Adolescência e Severance

Padre Miguel Lopes Neto, Diocese do Algarve, membro RedAlfamed e Universidade de Huelva

Foto: Agência ECCLESIA/MC

Neste tempo em que os algoritmos moldam subtilmente as nossas perceções e relações sociais, criando sociedades digitais fechadas, nas quais o confronto com ideias divergentes é cada vez mais raro, as séries de streaming, como “Adolescência” e “Severance”, ilustram, de forma metafórica, os perigos dessas pequenas comunidades algorítmicas, revelando-nos as suas implicações profundas na vida social e individual.

Em “Adolescência”, vemos jovens envolvidos em círculos sociais digitais, que reforçam continuamente as suas crenças e comportamentos. O algoritmo das redes sociais, ao personalizar conteúdos com base em gostos e interações anteriores, cria “bolhas de filtro”, que limitam o acesso a informações diversificadas. Estes jovens crescem fechados em ambientes autorreferenciais, incapazes de lidar com opiniões contrárias ou com a diversidade que caracteriza uma sociedade plural. Este isolamento digital, embora confortável, impede-os de desenvolver empatia, espírito crítico e capacidade de diálogo, fundamentais para uma cidadania democrática.

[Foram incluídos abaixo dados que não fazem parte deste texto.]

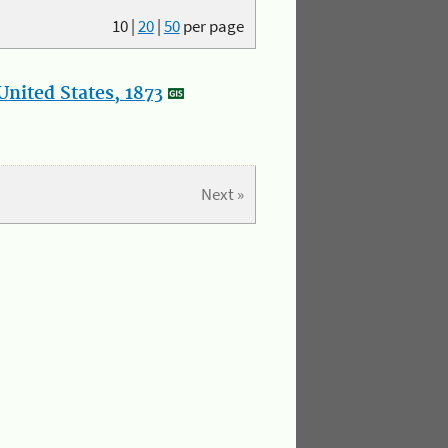
10
|
20
|
50
per page
nited States, 1873
Next »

Por seu lado, “Severance” oferece-nos uma alegoria poderosa sobre a fragmentação da experiência humana causada pela personalização algorítmica extrema. Ao separar radicalmente a vida profissional, da pessoal, através de uma intervenção tecnológica, a série revela o potencial alienante de uma existência filtrada e condicionada por algoritmos. Tal como na série, onde os personagens perdem a noção de totalidade das suas vidas, na realidade digital contemporânea corremos o risco de fragmentar a nossa visão do mundo, consumindo apenas conteúdos que os algoritmos consideram relevantes para nós.

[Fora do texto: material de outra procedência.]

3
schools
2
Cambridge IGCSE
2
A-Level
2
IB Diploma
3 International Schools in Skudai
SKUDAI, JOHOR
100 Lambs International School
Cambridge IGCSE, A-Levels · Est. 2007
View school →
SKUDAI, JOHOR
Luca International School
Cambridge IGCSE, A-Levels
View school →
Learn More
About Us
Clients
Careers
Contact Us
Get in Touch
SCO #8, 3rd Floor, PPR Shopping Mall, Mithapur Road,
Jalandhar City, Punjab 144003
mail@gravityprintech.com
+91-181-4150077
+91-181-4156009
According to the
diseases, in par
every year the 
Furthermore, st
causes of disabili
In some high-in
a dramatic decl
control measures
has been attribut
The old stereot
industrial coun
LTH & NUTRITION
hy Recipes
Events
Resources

Estes exemplos ficcionais refletem perigos bem reais. Encerrados em pequenas sociedades digitais sem contraditório, perdemos o acesso à diversidade de opiniões e informações que tradicionalmente enriqueciam o debate público. A polarização ideológica aumenta, alimentada por narrativas enviesadas e frequentemente falsas, que se propagam nas nossas “bolhas digitais”, com velocidade alarmante. Sem um confronto saudável com a alteridade e a divergência, assistimos à erosão progressiva da capacidade crítica dos cidadãos.

Além disso, este isolamento digital não se limita ao domínio político ou cultural. Também afeta a saúde pública e a confiança nas instituições, como é evidenciado pela rejeição das vacinas ou pela crescente desconfiança face aos sistemas democráticos tradicionais. Os algoritmos, ao privilegiar conteúdos sensacionalistas e polarizadores, para aumentar o engagement, contribuem diretamente para a desinformação e para a crise da verdade.

Urge, portanto, uma reflexão profunda sobre o papel que permitimos que os algoritmos desempenhem nas nossas vidas. É essencial promover a literacia digital, garantindo que os cidadãos compreendam os mecanismos que moldam as suas perceções e interações. Só assim, poderemos romper com estes pequenos universos fechados, recuperar uma vivência social plural e democrática e resistir à tentação perigosa de uma “solidão confortável”, que ameaça a própria essência das nossas sociedades abertas e democráticas.

(Os artigos de opinião publicados na secção ‘Opinião’ e ‘Rubricas’ do portal da Agência Ecclesia são da responsabilidade de quem os assina e vinculam apenas os seus autores.)